Eddy Caekelberghs

Suwalki, la petite bande de terre qui pourrait couper l’Union européenne (et l’Otan) en deux

Eddy Caekelberghs Journaliste à La Première (RTBF)

C’est une petite bande de terre qui pourrait, un jour, être l’objet d’une appropriation russe qui couperait alors l’Union européenne (et l’Otan! ) en deux…

Je vous écris de Suwalki. Vous connaissez? Ce corridor de 35 kilomètres de large sur à peine 85 de long assure la frontière entre la Lituanie et la Pologne, soit entre deux territoires de l’Union européenne. Coincé entre l’exclave russe stratégique de Kaliningrad et la Biélorussie – une exclave, oui, parce que l’ancienne Königsberg allemande est un port important de la Baltique: sous-marins, navires et ogives nucléaires y pullulent.

Suwalki, c’est une petite bande de terre qui pourrait, un jour, être l’objet d’une appropriation russe qui couperait alors l’Union européenne (et l’Otan! ) en deux… Cela suscite les craintes des pays baltes. Mais l’adhésion de la Finlande et de la Suède à l’Otan devrait en partie rassurer l’Estonie, la Lettonie et la Lituanie.

Justement, où en sont ces entrées? La Finlande, c’est fait. Mais le cas suédois traîne, merci à la Turquie d’Erdogan! Et le pacha d’Istanbul, fort de sa victoire aux urnes, ne devrait pas courber l’échine. Surtout que ses contacts avec Poutine sont au beau fixe malgré son statut de membre de l’Otan.

A Suwalki, je vois des militaires polonais, lituaniens et plus largement de l’Otan. Des camions, des engins qui, discrètement, arpentent les routes. Mais à Suwalki – et dans la région – peu ou pas de visibilité (d’investissements? ) de l’Union européenne. Pas de drapeaux aux frontières pour marquer l’espace.

Connaissez-vous l’Accord dit “des pourcentages”? Je vous écris aussi de la ligne Oder-Neisse, où cet “accord” se vit et se lit encore clairement. L’accord en question, c’est celui passé discrètement le 9 octobre 1944 entre un Churchill qui se méfiait du président américain Roosevelt, et le terrible et roublard Joseph Staline. Churchill négocia en bilatérale, disputant des territoires: certains totalement sous coupe soviétique immédiate, d’autres entièrement occidentaux (comme la Grèce), la plupart censés être partagés en “pourcentages d’influences”. Accord vite caduc dès que Staline aura installé “ses amis politiques” au pouvoir dans chacun de ces futurs membres du bloc de l’Est naissant.

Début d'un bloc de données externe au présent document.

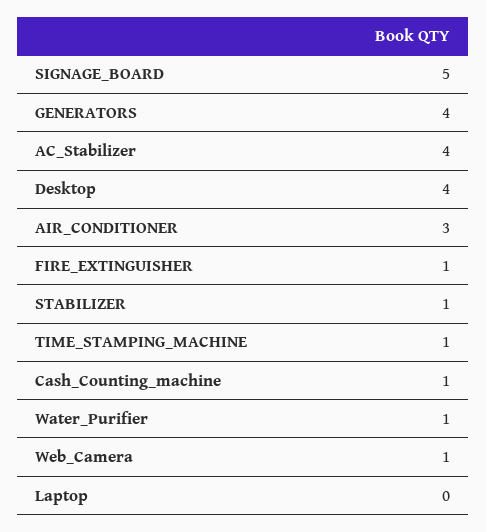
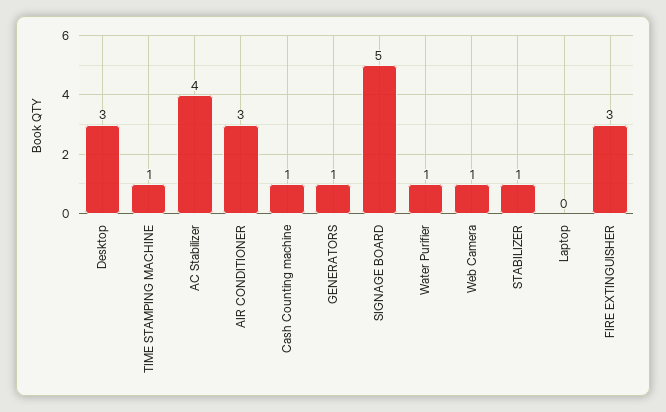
GENERATORS: 4 -> 1
Desktop: 4 -> 3
FIRE_EXTINGUISHER: 1 -> 3

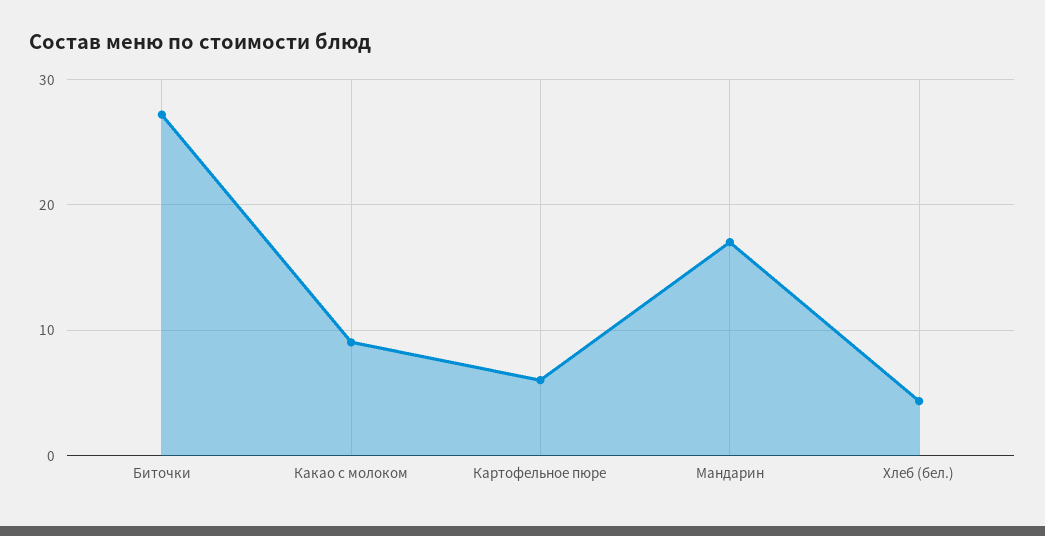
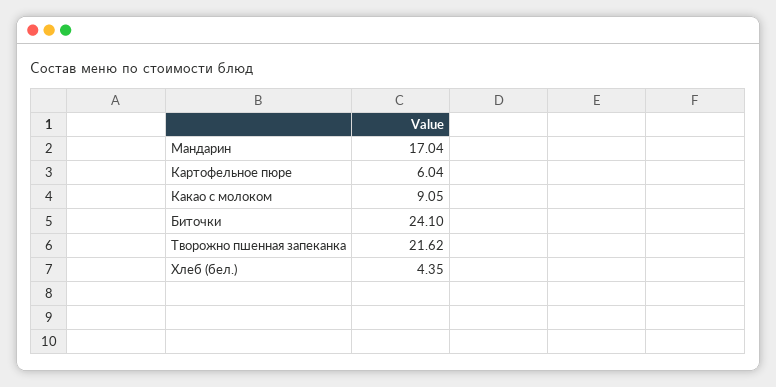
Биточки: 27 -> 24.1
Творожно пшенная запеканка: none -> 21.62

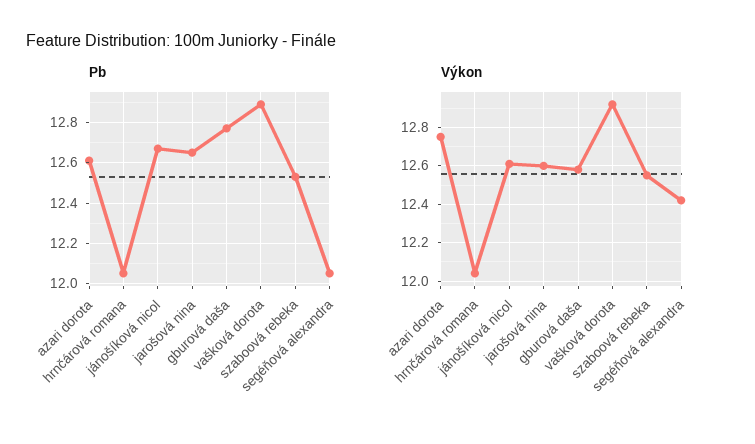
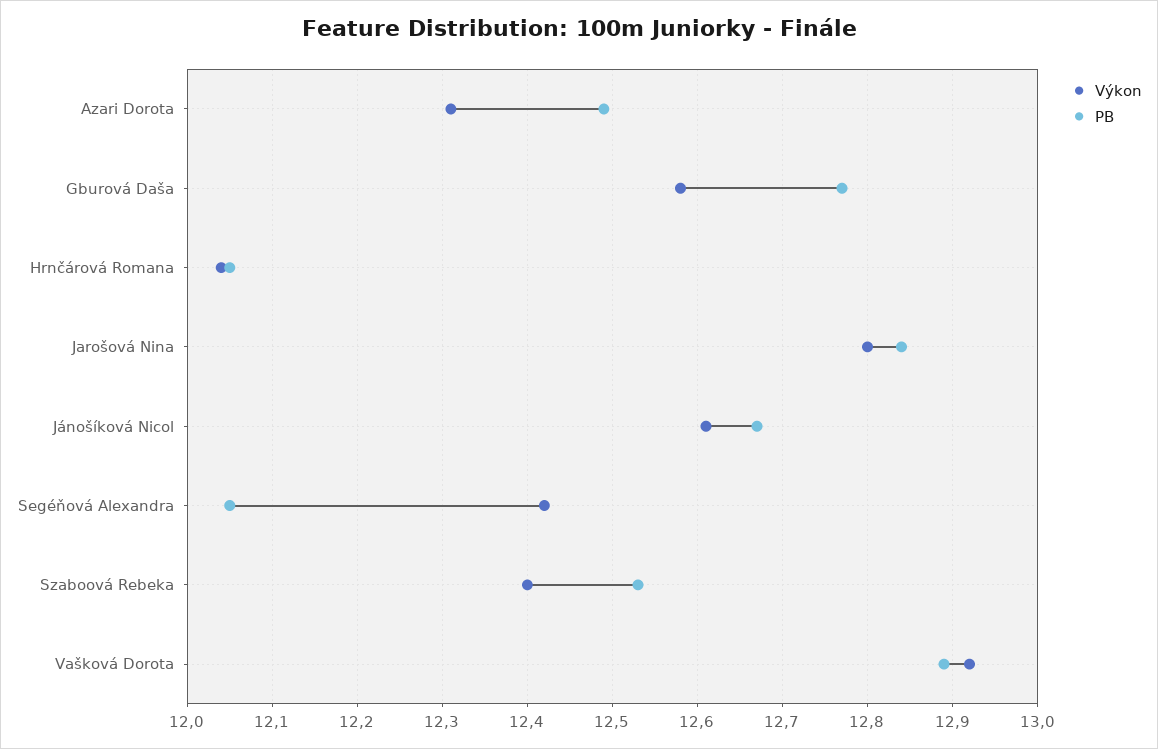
Pb, azari dorota: 12.6 -> 12.49
Pb, jarošová nina: 12.65 -> 12.84
Výkon, azari dorota: 12.75 -> 12.31
Výkon, jarošová nina: 12.6 -> 12.8
Výkon, szaboová rebeka: 12.55 -> 12.4

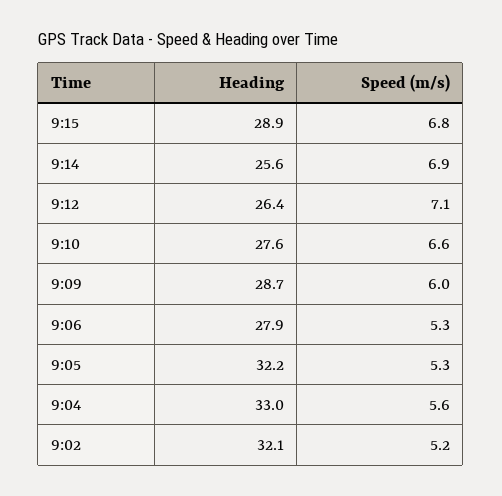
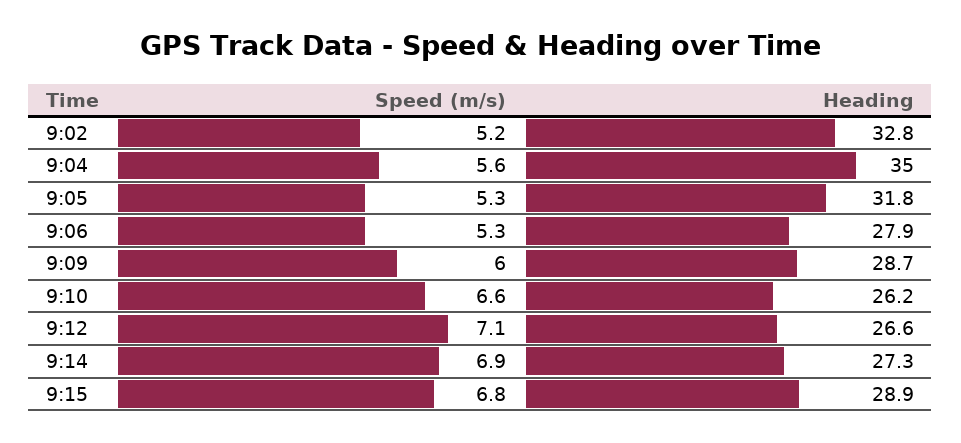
Heading, 9:14: 25.6 -> 27.3
Heading, 9:12: 26.4 -> 26.6
Heading, 9:10: 27.6 -> 26.2
Heading, 9:05: 32.2 -> 31.8
Heading, 9:04: 33 -> 35
Heading, 9:02: 32.1 -> 32.8

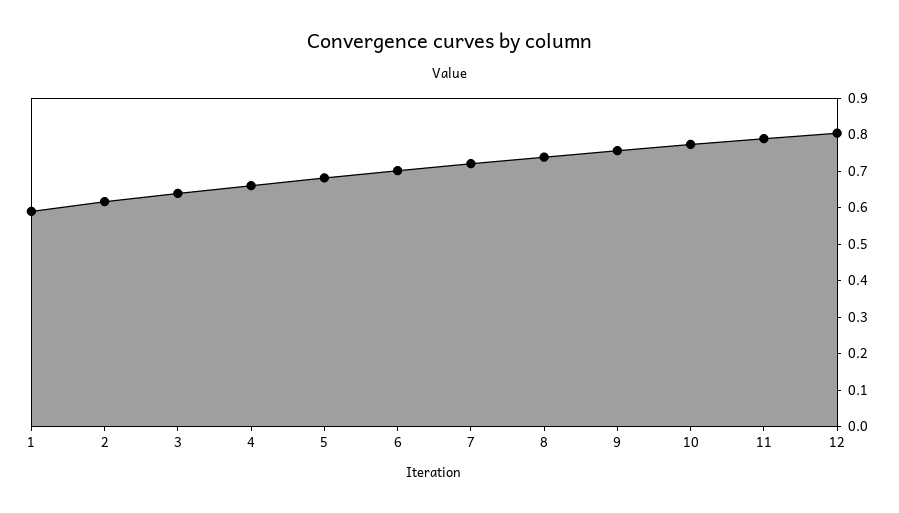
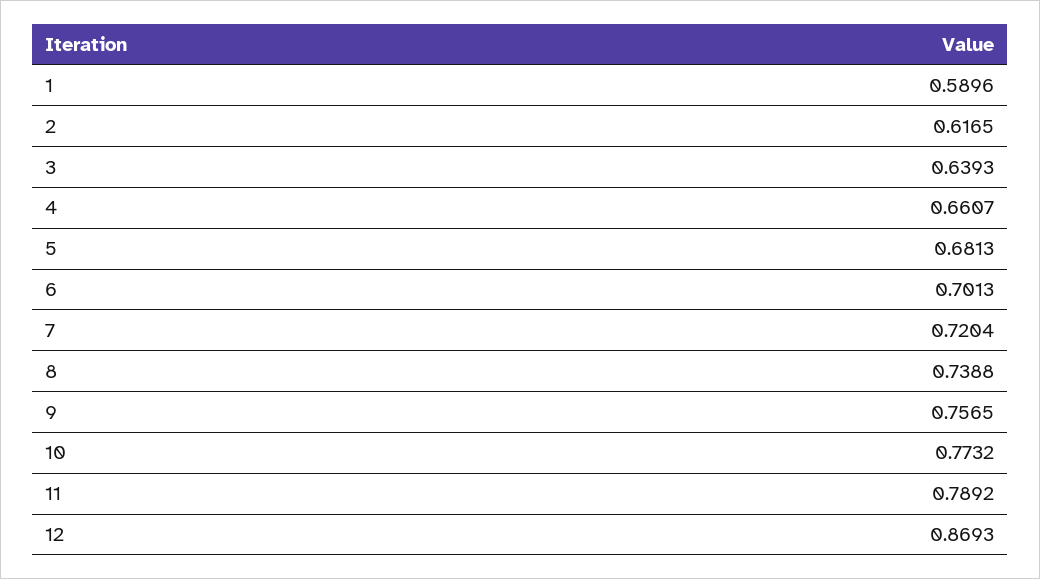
12: 0.8 -> 0.8693

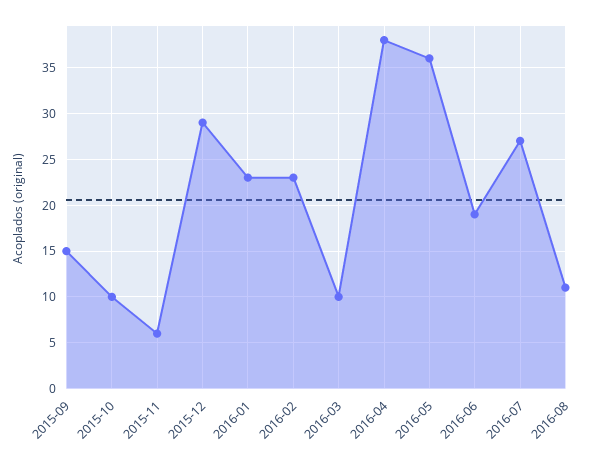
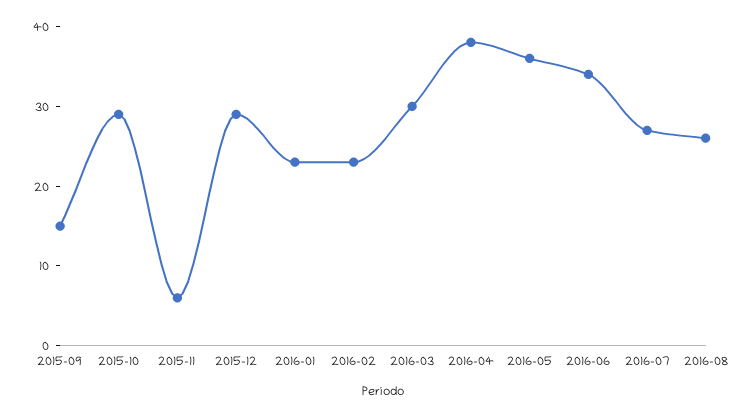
2015-10: 10 -> 30
2016-03: 10 -> 30
2016-06: 19 -> 35
2016-08: 11 -> 25

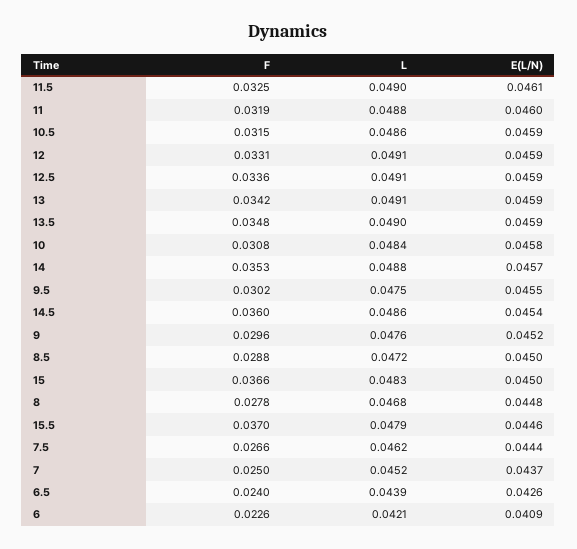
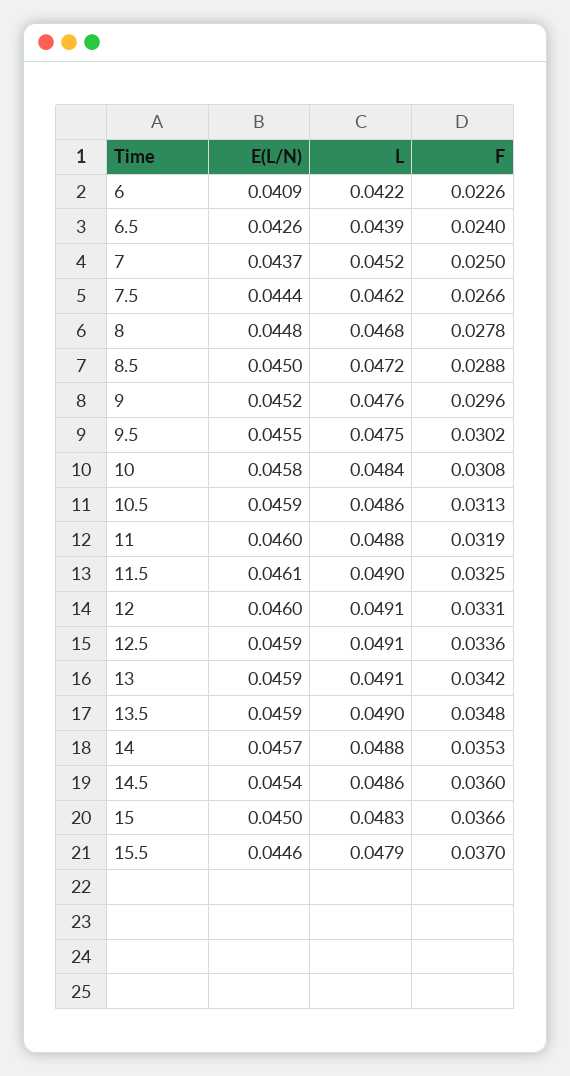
F, 10.5: 0.0315 -> 0.0313
E(L/N), 12: 0.0459 -> 0.046
L, 6: 0.0421 -> 0.0422

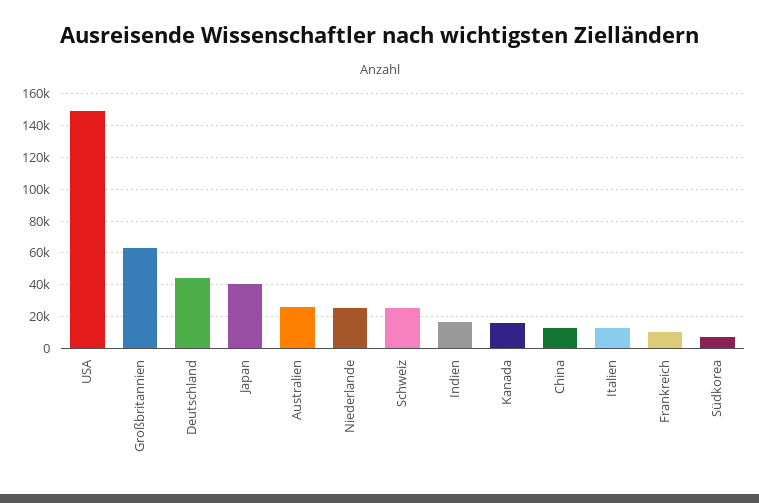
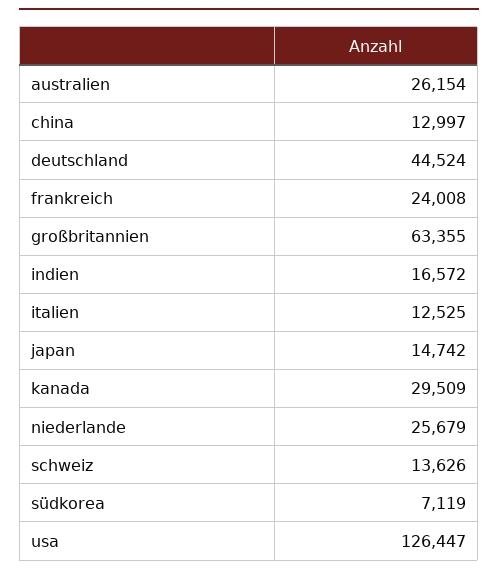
USA: 150000 -> 126447
Japan: 40000 -> 14742
Schweiz: 25000 -> 13626
Kanada: 15000 -> 29509
Frankreich: 10000 -> 24008

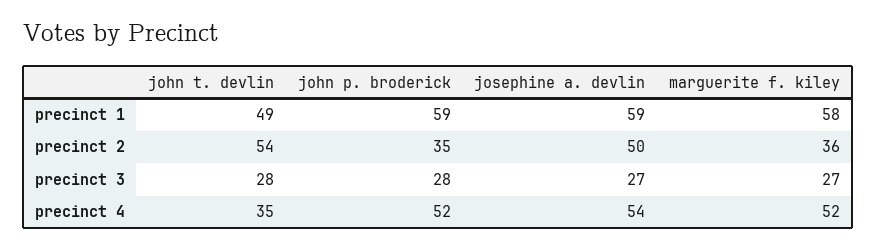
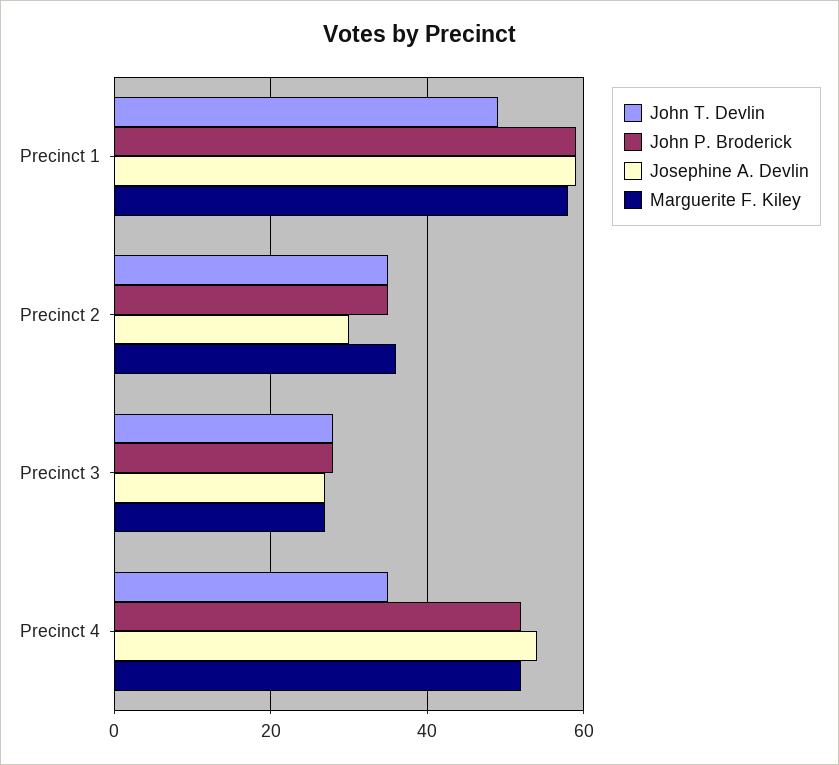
john t. devlin, precinct 2: 54 -> 35
josephine a. devlin, precinct 2: 50 -> 30

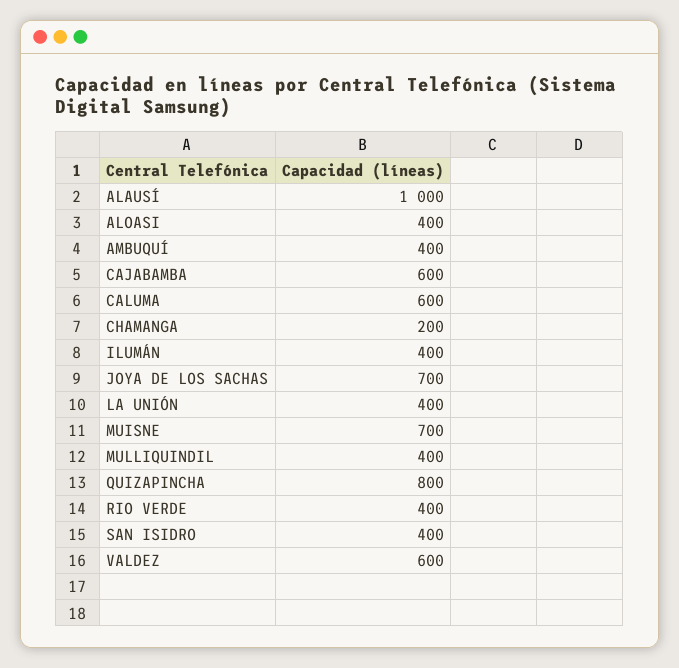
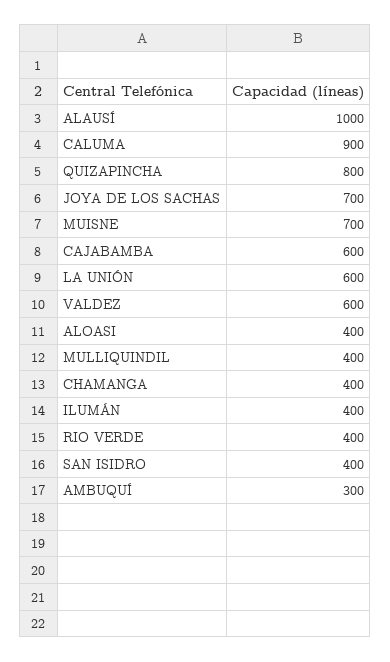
AMBUQUÍ: 400 -> 300
CALUMA: 600 -> 900
CHAMANGA: 200 -> 400
LA UNIÓN: 400 -> 600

Troquer la paix contre des territoires, au mépris des populations. Le refera-t-on encore? Qui sait?

Paix contre territoires! Quand le même Churchill parlera d’un “rideau de fer qui s’est abattu sur l’Europe”, il oubliera de mentionner son “pourcentage” de responsabilité dans cet état de fait.

Et nous aujourd’hui? Nous qui avons déjà accepté le fait de l’annexion de la Crimée en 2014? Des oblasts du Donbass ensuite? D’un quart de la Géorgie plus tôt encore en 2008? Si l’Ukraine ne s’était pas battue pour nous telle qu’elle se bat encore, qu’aurions-nous accepté une fois encore?

N’est-il pas récurrent d’entendre que l’on pourrait “troquer des parties de territoires ukrainiens contre la paix”? N’est-ce pas à ce point connu que d’aucuns, dans l’entourage du Kremlin, envisagent même “d’acheter” littéralement ces territoires? Pour ne pas perdre la face et y gagner des zones stratégiques, en coupant l’Union (élargie à l’Ukraine) d’accès importants sinon à coup de “corridors” qui seraient autant de proies. Comme à Suwalki et à Königsberg ou Kaliningrad!

A la fin de la Deuxième Guerre mondiale, nous avons dealé avec Staline: tu annexes une partie de la Pologne (que tu avais acquise déjà dans l’accord avec Hitler au début de la guerre) et nous “reconstituons” une Pologne de même ampleur en lui “donnant” des parties de sol allemand. Troquer la paix contre des territoires, au mépris des populations, vains trophées de l’hubris des guerriers et des “pacifistes” de la realpolitík. Le refera-t-on encore? Qui sait?